# Short problem 1
In the Java and Kotlin comparison, shorten the paragraph beginning "Unlike some other languages" to a single sentence that keeps its main points.
# Short problem 2
Answer these questions from the Java and Kotlin comparison, one per line:
(a) How many lines long is each complete, commented implementation?
(b) Which part of the program does the Kotlin code come from?
(c) What separator does the code use to join the text from all readers into one string?

>> start Extract to read

Our complete, commented Java implementation is 84 lines while the Kotlin one is a mere 54.

Unlike some other languages, such brevity is not achieved at the expense of readability; quite the contrary. It could be argued that, to the casual reader, the Kotlin version is probably easier to follow than the Java one.

While Java lambdas allow for concise, crisp code (often one-liners), things can get complicated as shown below.

Compare the following Kotlin code (stolen from our scrambler's main method):


xxxxxxxxxx
// Collect readers from args/stdin
val readers =
  if (args.isNotEmpty())
    args.map { File(it).reader() }
  else
    listOf(System.`in`.reader())
// Swallow all readers into one string
val content =
  readers.joinToString("\n") {
    // Read all file as a string
    it.readText()

>> end Extract to read
>> start Record extracts

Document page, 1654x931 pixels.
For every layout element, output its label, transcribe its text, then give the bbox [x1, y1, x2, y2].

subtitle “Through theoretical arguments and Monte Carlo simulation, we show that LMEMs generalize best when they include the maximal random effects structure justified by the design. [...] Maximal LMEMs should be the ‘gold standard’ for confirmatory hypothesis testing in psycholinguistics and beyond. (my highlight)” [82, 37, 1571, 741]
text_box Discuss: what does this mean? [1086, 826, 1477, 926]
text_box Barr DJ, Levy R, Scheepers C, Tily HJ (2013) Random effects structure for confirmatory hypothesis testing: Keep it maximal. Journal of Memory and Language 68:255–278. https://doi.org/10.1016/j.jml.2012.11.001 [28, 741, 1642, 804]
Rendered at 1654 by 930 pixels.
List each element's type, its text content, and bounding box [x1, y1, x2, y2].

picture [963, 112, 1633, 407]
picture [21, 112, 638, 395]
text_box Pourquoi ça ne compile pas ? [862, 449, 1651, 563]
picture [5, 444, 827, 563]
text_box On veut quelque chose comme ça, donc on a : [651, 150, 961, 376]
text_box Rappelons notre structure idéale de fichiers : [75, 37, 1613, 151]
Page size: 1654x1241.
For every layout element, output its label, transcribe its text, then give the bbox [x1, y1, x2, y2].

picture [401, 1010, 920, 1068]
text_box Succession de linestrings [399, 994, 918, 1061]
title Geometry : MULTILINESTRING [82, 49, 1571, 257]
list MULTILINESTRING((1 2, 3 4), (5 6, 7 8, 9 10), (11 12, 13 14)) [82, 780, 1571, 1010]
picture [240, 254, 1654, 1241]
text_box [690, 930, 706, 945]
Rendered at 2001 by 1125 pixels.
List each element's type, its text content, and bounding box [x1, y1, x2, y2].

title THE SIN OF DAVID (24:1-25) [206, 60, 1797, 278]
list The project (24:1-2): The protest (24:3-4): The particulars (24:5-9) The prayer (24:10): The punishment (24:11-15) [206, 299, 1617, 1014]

>> end Record extracts

# Exercise response 1
Kotlin's brevity doesn't cost readability, and a casual reader may even find the Kotlin version easier to follow than the Java one.

# Exercise response 2
(a) The Java implementation is 84 lines, and the Kotlin one is 54.
(b) It comes from the scrambler's main method.
(c) A newline, "\n".